Afghanistan, NATO and the Warsaw Pact

Sunday, February 10th, 2008

From 1979 to 1989, the Soviet Army attempted to occupy Afghanistan and defeat an insurgency of Afghan rebels. They failed and two years later found their own country falling to pieces and with it, the Soviet Bloc’s collective security alliance, the Warsaw Pact. Although, the Russian Afghan War was not the main reason the Soviet Union and the Warsaw Pact dissolved, it definitely played a role. Now with the US Army mired in an Afghan insurgency of its own, Secretary of Defense Robert Gates has been trying to push America’s NATO allies to help out. Although Gates is right to seek more allies and  troops for Afghanistan, he is conveniently forgetting why they are needed in the first place. After the US military invaded Afghanistan in October 2001, it should have devoted the vast resources that were necessary to winning the peace afterwards because a scattered Taliban does not mean a defeated Taliban. Instead, those resources were sent to fight a war in Iraq, which was being effectively contained and wasn’t an imminent threat to the stability of the Middle East, or America. Now, bogged down in two quagmires, the US has to go begging with bowl in hand to allies it has denigrated in the past. Gates has to even resort to empty threats saying, “NATO is a collective security agreement, a military alliance. The members have signed up with certain obligations in this regard. But if it were to become the case that some allies are not prepared to fulfill their military obligations, while others continue to do so, I think that that is a very dangerous situation for the future of the alliance.”

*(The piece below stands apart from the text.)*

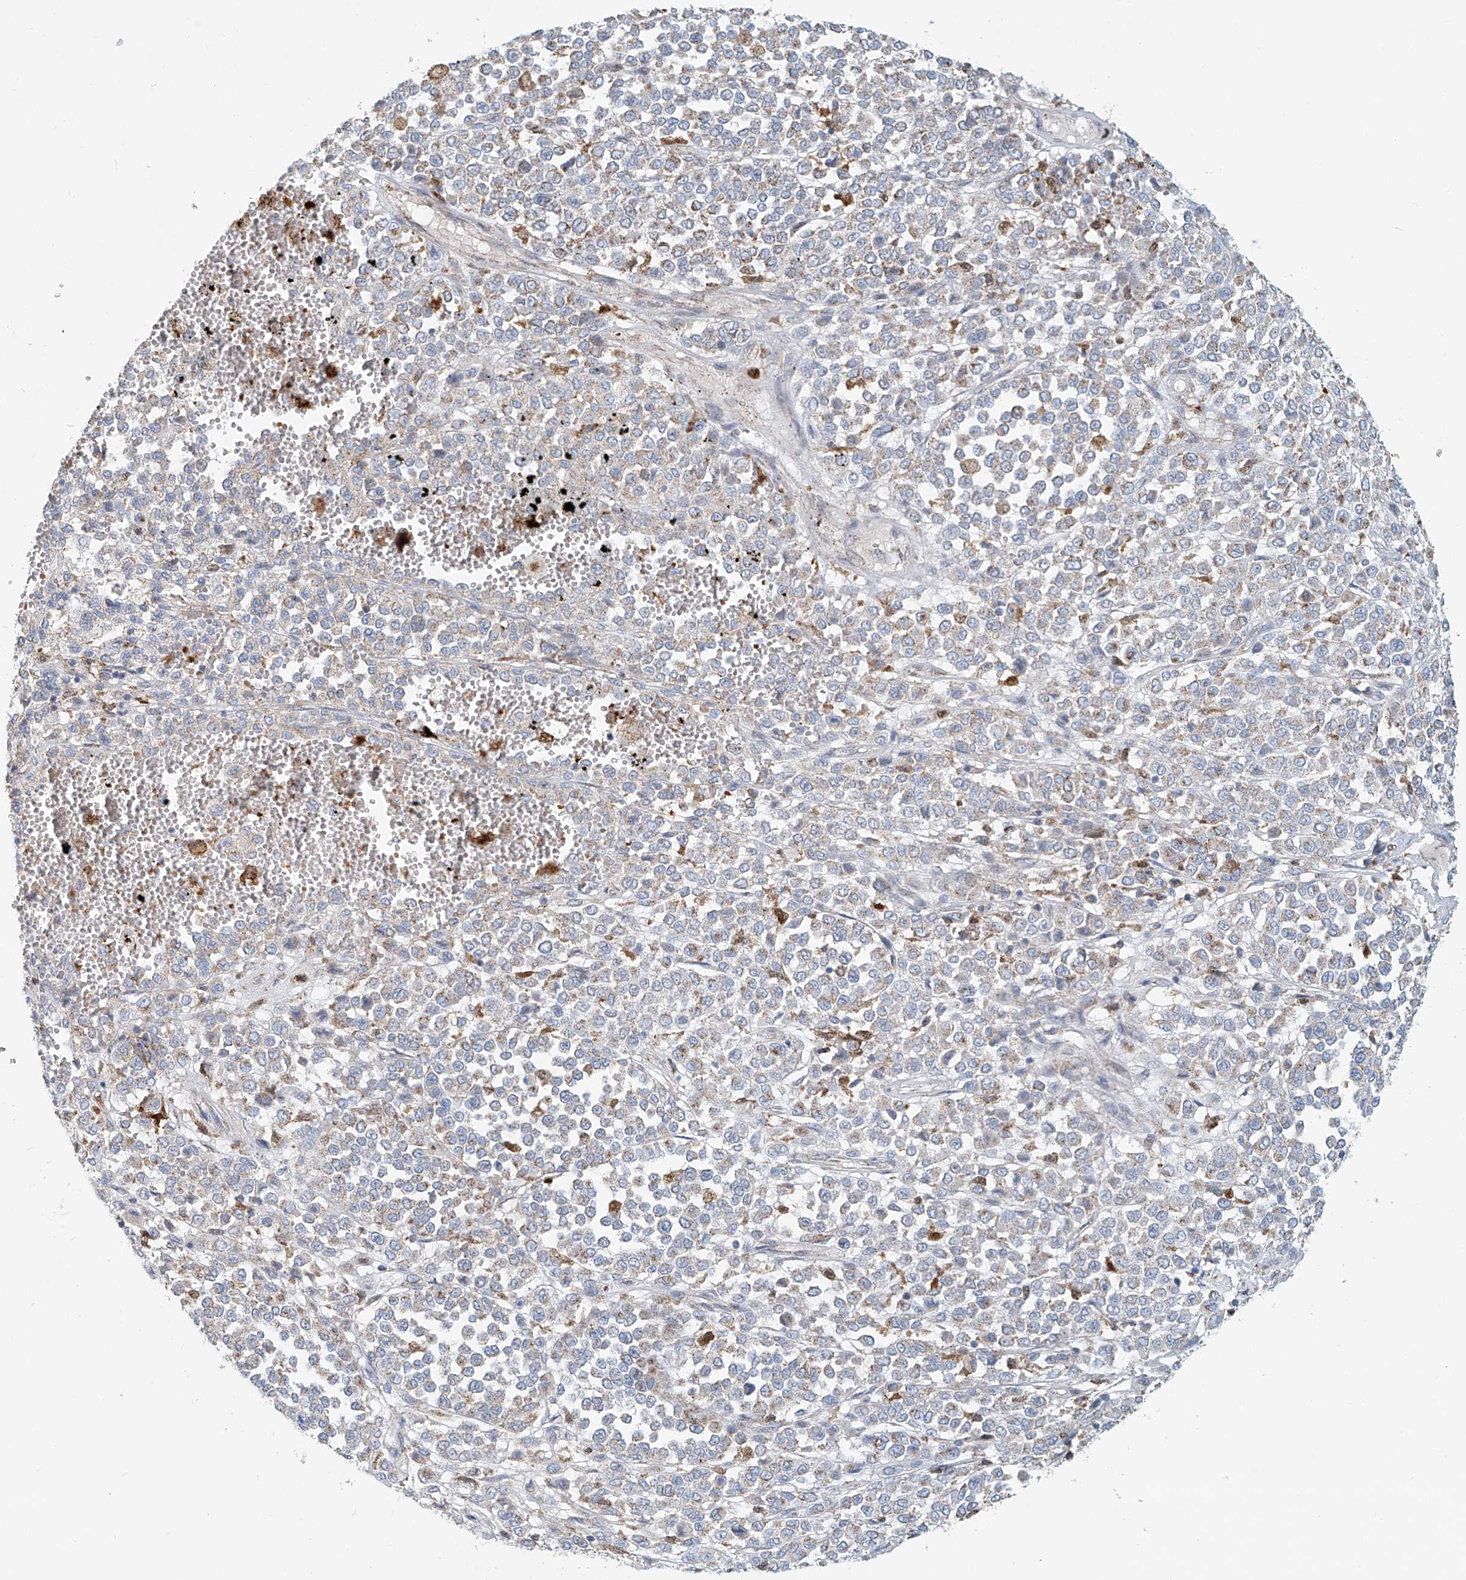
{"staining": {"intensity": "weak", "quantity": "<25%", "location": "cytoplasmic/membranous"}, "tissue": "melanoma", "cell_type": "Tumor cells", "image_type": "cancer", "snomed": [{"axis": "morphology", "description": "Malignant melanoma, Metastatic site"}, {"axis": "topography", "description": "Pancreas"}], "caption": "Tumor cells are negative for protein expression in human malignant melanoma (metastatic site).", "gene": "PTPRA", "patient": {"sex": "female", "age": 30}}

Afghanistan indirectly caused the end of the Warsaw Pact. It would be ironic if it did the same to NATO.

DOD’s New Defense Budget

Wednesday, February 6th, 2008

The Department of Defense released its figure for the 2009 budget: $518.3 billion. As this article points out, that number is only the military portion of the budget. There are other expenditures that could be easily classified as funding national security also. First, the $70 billion the DOD requested to fight the wars in Afghanistan and Iraq. Secondly, the requested $17.1 billion the Department of Energy needs to maintain our country’s nuclear weapons. Then there is Homeland Security, the Department of Veterans’ Affairs, the State Department, and many other departments and agencies that relieve the DOD of some of the debt burden. The grand total of our national security state comes to well over $600 billion.

America’s national security budget is only 4-5% of its GDP, which ranks it 28th in the world on military expenditures as a  percentage of GDP. However, the US ranks #1 on total expenditure and in fact, spends more on defense than every other country in the world combined.